◆ **Source material**
- - - - - - -
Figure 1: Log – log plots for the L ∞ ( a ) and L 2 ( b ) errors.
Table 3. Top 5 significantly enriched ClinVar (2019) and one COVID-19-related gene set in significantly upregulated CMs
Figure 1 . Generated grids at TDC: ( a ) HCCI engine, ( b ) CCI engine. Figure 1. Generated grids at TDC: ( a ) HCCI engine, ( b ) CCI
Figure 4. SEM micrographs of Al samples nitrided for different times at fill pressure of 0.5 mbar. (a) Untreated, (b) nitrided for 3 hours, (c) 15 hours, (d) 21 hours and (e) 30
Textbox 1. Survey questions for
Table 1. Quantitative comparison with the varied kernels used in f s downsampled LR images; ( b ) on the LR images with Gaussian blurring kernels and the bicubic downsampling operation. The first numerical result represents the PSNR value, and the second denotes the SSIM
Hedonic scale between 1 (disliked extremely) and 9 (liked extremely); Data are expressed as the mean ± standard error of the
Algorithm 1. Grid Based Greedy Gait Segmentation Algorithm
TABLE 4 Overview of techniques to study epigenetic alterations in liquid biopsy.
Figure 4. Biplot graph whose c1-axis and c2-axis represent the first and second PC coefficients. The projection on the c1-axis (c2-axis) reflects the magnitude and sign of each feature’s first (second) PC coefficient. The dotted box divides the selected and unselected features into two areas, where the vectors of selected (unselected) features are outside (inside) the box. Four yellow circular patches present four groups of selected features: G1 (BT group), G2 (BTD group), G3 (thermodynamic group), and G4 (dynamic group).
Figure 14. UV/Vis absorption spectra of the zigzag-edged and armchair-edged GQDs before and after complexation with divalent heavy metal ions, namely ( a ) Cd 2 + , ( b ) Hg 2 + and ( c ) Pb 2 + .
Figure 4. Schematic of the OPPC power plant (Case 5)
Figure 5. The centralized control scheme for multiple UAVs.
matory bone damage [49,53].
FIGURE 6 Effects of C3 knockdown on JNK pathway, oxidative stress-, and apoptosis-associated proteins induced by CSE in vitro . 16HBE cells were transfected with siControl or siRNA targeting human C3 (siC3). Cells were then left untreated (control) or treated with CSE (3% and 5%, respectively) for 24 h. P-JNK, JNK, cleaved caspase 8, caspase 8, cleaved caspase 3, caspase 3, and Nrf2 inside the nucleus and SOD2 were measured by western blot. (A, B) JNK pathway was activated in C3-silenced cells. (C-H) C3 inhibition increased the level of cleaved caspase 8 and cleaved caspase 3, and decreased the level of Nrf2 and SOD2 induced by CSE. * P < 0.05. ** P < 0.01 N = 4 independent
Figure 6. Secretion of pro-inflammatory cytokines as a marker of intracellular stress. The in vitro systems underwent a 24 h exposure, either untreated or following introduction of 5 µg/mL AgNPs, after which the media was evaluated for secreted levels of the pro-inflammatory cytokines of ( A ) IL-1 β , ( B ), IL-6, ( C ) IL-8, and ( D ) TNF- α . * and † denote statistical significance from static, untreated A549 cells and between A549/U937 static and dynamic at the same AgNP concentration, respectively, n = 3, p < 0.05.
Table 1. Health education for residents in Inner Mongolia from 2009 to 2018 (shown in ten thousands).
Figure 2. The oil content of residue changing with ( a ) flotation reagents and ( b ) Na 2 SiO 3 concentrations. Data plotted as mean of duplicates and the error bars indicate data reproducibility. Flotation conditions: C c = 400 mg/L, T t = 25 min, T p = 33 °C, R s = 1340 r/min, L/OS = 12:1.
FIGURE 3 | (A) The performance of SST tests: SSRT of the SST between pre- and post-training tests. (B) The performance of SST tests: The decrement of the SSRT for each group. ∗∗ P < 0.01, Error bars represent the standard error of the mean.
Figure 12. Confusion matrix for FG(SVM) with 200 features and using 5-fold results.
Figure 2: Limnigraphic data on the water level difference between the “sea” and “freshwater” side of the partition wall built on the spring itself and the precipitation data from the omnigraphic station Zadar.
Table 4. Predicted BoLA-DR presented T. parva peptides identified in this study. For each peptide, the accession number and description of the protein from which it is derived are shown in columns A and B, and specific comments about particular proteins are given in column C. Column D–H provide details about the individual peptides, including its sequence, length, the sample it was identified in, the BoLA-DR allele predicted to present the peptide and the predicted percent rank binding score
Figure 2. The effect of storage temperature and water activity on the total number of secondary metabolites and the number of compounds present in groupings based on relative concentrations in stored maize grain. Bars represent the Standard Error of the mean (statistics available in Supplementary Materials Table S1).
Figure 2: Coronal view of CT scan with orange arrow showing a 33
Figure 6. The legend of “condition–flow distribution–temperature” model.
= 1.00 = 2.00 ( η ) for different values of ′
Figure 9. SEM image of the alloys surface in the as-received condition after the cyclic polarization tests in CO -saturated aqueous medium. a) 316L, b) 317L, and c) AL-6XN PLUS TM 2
- - - - - - -
Only the lines from the beginning of the material through the line with "Table 1. Quantitative" should appear in the answer, each copied exactly.

Figure 1: Log – log plots for the L ∞ ( a ) and L 2 ( b ) errors.
Table 3. Top 5 significantly enriched ClinVar (2019) and one COVID-19-related gene set in significantly upregulated CMs
Figure 1 . Generated grids at TDC: ( a ) HCCI engine, ( b ) CCI engine. Figure 1. Generated grids at TDC: ( a ) HCCI engine, ( b ) CCI
Figure 4. SEM micrographs of Al samples nitrided for different times at fill pressure of 0.5 mbar. (a) Untreated, (b) nitrided for 3 hours, (c) 15 hours, (d) 21 hours and (e) 30
Textbox 1. Survey questions for
Table 1. Quantitative comparison with the varied kernels used in f s downsampled LR images; ( b ) on the LR images with Gaussian blurring kernels and the bicubic downsampling operation. The first numerical result represents the PSNR value, and the second denotes the SSIM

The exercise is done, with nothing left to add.